→ Uit te voeren
a – Beantwoord de volgende vragen over de tekst over Li Ka-shing.
(i) In welk jaar vluchtte Li Ka-shing met zijn ouders van China naar Hongkong?
(ii) Hoe groot is het belang van Hutchison Whampoa in Hongkong International Terminals?
(iii) Hoeveel dollar per container zijn reders en verladers in Hongkong nog steeds bereid te betalen?
b – Schrijf verder aan de tekst over Li Ka-shing en zijn bedrijven, te beginnen na de laatste zin.

→ Gekozen fragment
◆ ◆ ◆ ◆ ◆

De containeroverslag

vormt slechts dertig procent van de activiteiten van Hutchison Whampoa. Het conglomeraat is samen met moederbedrijf Cheung Kong voor 49 procent aandeelhouder in Hutchison, de grootste landeigenaar en huisbaas in Hongkong. Daarnaast is er Hutchison Telecom, de grootste aanbieder van mobiele telefonie in Hongkong. Met de verkoop van een 45%-participatie in de Britse telecomoperator Orange aan Mannesmann, wordt Li Ka-shing nu de grootste aandeelhouder van dat Duitse conglomeraat (zie kader: De man van Orange). Zijn groep bezit voorts o.a. nog drie detailhandelsketens, fabrikanten van bouwmaterialen, een belang van dertig procent in nutsbedrijf Hong Kong Electric en exploiteert hotels en infrastructurele projecten zoals tolwegen.

Li Ka-shing is één van de rijkste mannen van Azië. De nu 71-jarige ondernemer vluchtte in 1940 met zijn ouders van China naar Hongkong, waar z’n vader twee jaar later stierf. De jonge Li moest in het onderhoud van z’n moeder en broertje voorzien, werd verkoper van plastic producten, startte in ’50 zijn eigen fabriekje voor plastic bloemen, en schakelde vanaf de jaren zestig over op vastgoed. Hij werd de grootste immobiliënman in Hongkong en verkreeg in 1979 een 22%-participatie in het handelshuis Hutchison Whampoa.

Superman Li“, zoals de selfmade miljardair wordt genoemd, heeft een uitstekende relatie met de nieuwe Chinese machthebbers in Hongkong en werd zelfs even genoemd als mogelijke chief executive van de stad. Uiteindelijk werd dit zijn vriend, de reder Tung Chee-Wah. Li’s relatie met de Hongkongse democraten rond Martin Lee is troebel. Met de toenemende invloed van de democraten verslechtert het investeringsklimaat in Hongkong – lees: de zakenelite kan minder makkelijk haar zin doordrijven – en lijkt het imperium rond Li zich terug te trekken.

Economisch gaat het er minder goed. Li’s Hongkong International Terminals (HIT) moest vorig jaar genoegen nemen met minder lading dan in het voorgaande jaar. De crisis in Zuidoost-Azië en het verlies van de klandizie van OOCL, een grote Hongkongse reder, veroorzaakten een daling van 6,4 miljoen naar 6,0 miljoen overgeslagen containers. Het bedrijf, waarin Hutchison Whampoa een belang van 88 procent heeft, loopt net als de hele haven van Hongkong tegen de grenzen van zijn expansiemogelijkheden aan.

De reden waarom reders en verladers nog steeds bereid zijn 250 dollar per container te betalen terwijl de prijzen in China door veel lagere landprijzen en arbeidskosten maar de helft zijn, ligt in de betere service en de financiële faciliteiten die Hongkong biedt.

◆ ◆ ◆ ◆ ◆

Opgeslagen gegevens
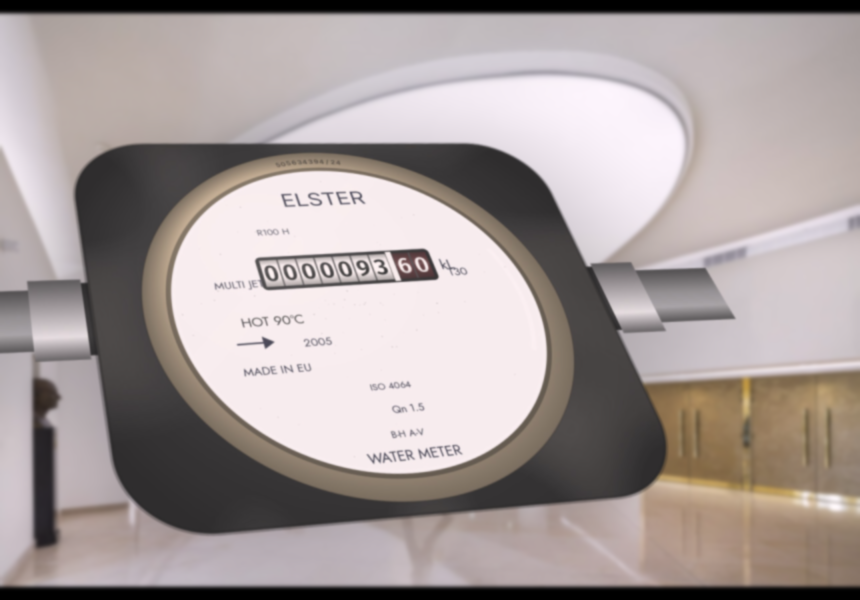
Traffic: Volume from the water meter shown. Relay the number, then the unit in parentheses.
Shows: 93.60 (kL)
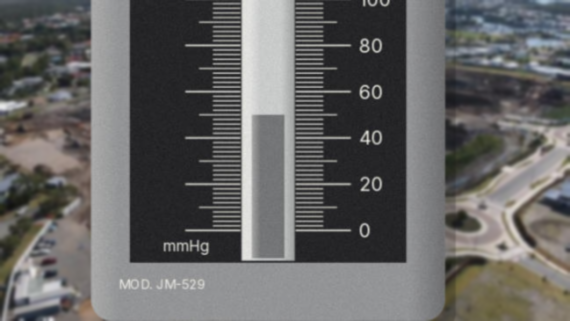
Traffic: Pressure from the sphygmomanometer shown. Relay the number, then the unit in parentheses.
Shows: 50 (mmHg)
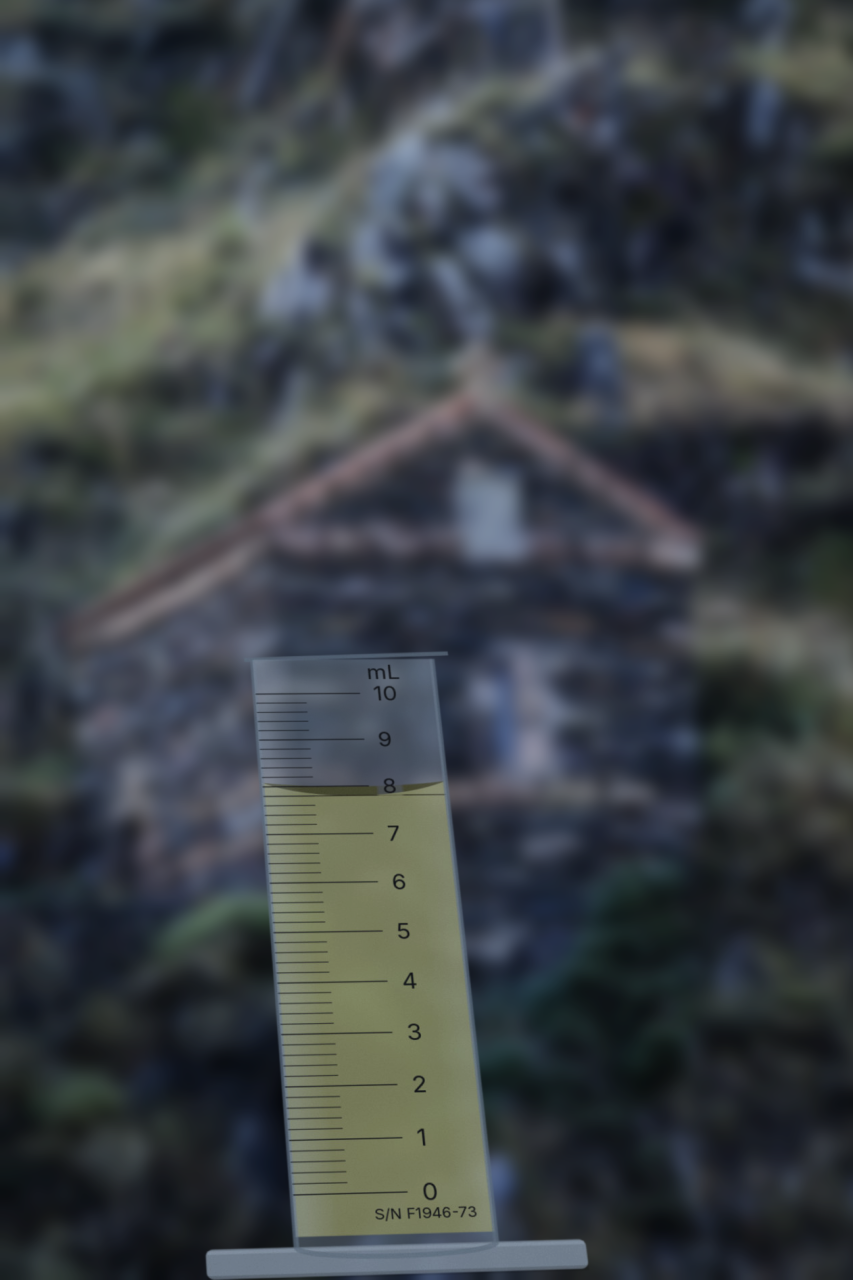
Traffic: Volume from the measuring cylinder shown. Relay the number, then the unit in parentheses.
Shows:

◆ ◆ ◆ ◆ ◆

→ Antwoorden
a –
(i) In 1940.
(ii) 88 procent.
(iii) 250 dollar.

b –
Maar de Chinezen

halen hun achterstand op het gebied van faciliteiten en dienstverlening snel in. De Chinese autoriteiten zetten vaart achter de ontwikkeling van hun havens, waardoor de rol van Hongkong als containerpoort voor het Zuid-Chinese vasteland onder druk komt te staan.

Hutchison zag de bui al vroeg hangen. Sinds eind de jaren tachtig zoekt het conglomeraat de expansie van zijn havenactiviteiten vooral buiten Hongkong.

Eerst richtte Hutchison zijn blik op havens in Zuid-China, die de grootste bedreiging vormden voor de concurrentiepositie van Hongkong. Inmiddels heeft het bedrijf forse belangen in containerterminals in Shanghai en Yantian, met ieder een capaciteit van circa twee miljoen containers en aandelen in zes kleinere Chinese havens.

De Vlaamse transporteconoom Honoré Paelinck (Port & Transport Consulting): “Zo’n wereldwijde strategie loont, omdat het overslagbedrijf dan dienstenpakketten kan aanbieden aan de reders. Dat maakt de overslag efficiënter en uniformer. Eén grote partij staat tegenover een andere wereldspeler. Het hoeft geen betoog dat de invloed van de havenautoriteiten in zo’n marktspel slinkt.”

Begin de jaren negentig streek Hutchison neer in Engeland, waar het concern een belang van negentig procent nam in de haven van Felixstowe.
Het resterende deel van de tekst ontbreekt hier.